唉。老九与师傅的好日子也没有几天了。。。
新的风暴将要来临。。
快来爱我。。。。。。。。。。
26
26、我与师傅3【倒V】 。。。
又是一春,窗外桃花三两枝。
满园春色灼灼,微风轻起,扑面送来阵阵醉人的花香,沁人心脾。
片片娇艳也如雪花般漫天飞舞,春红轻拂着我的脸颊,让人恍然觉得置身在诗意浓浓的水墨画中。
那凋零落地碾作尘,花残芳逝却无人怜。
小日子一晃,我呆在当铺中竟又去了四个多月,记得刚回来的时候,院子里还是茫茫白雪中万点红,这会子却“桃花已然笑春风”了。
时间在变,八卦迷阵在变,不变的只是当铺生活的日复一日。
算一算来,星华那丫头也离开我们好几个月不见身影,也不知师傅大人派一个姑娘家家做什么去了。

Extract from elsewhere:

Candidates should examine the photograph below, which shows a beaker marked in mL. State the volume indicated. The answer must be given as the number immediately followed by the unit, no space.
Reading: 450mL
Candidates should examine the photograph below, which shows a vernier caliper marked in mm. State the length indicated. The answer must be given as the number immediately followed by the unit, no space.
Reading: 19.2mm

可以猜测出那定是个要紧的事情,不然也不会让星华亲自出马,还用了这么久。
这些日子,我没事都会去想上一想前段时间那趟古荥村之行。
细细琢磨下,倒发现了许多令我不惑的疑团。
就算那终究不过是一场四天四夜的梦魇,可为何每每我在师傅与佟掌柜面前提起来,二人都会支支吾吾地转移话题。
更何况我突然意识到那天在病床上穿得是师傅那件鹤麾,如果没记错,那好像是我在落到密室前师傅亲自为我披在身上的。

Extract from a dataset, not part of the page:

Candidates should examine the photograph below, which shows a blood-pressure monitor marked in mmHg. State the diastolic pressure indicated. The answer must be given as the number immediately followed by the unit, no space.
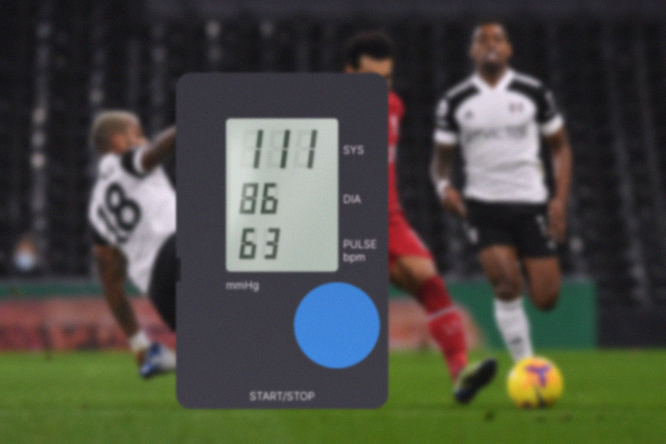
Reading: 86mmHg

却说我信师傅的每一句话,可我依旧想弄清楚那个梦是真是假,那梦中人究竟是谁?
我百无聊赖地在这样一个阳光明媚的春天早上,托着下巴懒洋洋地倚靠在二楼卧房的窗前,正天马
行空地神游着,突然被一片吻上眼的桃花瓣,打断思绪。
思及那个在梦中神交已久的男人,心中总会升起一种说不出的异样。
并不是甜滋滋的,而是酸涩涩的感觉,虽不至于牵肠挂肚,却着实为之困扰了我不少时日。
当身后那人就在离我不远处时,我才听见他越走越近的脚步声,不用猜,光闻着空气中突然弥漫地刺鼻味道,就可以知道这人一定是佟掌柜。

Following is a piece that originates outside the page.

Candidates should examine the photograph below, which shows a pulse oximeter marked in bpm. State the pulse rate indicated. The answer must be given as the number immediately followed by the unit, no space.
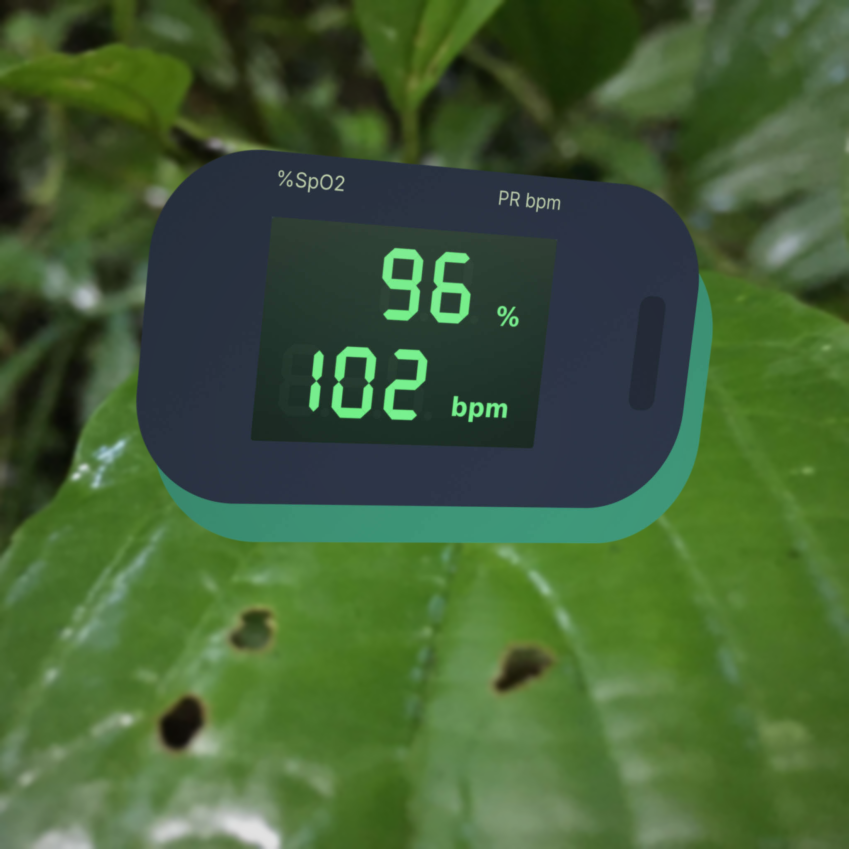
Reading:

顿时我托着下巴的胳膊就垮了,趴在窗棂上蔫蔫道:“掌柜的,这药少喝个一两天,我便会死掉了么?”
只听佟掌柜在我身后轻笑起来,“那九儿姑娘少喝一两天佟生制的桃花酿会如何?”
“会出人命!”我大声抗议,二话不说转过身就端起任务目标,扬起脖子就“咕咚咕咚”吞下肚,
末了还砸吧咂吧嘴,无限感叹道:“真苦啊~”
开玩笑,饭可以少吃,这酒可不能不喝。
现下想起老族母当初为我起得名字,还真姥姥的有先见之明,当初她怎么地就会给我起了个“九儿”,料定我将来会是一个“酒鬼”。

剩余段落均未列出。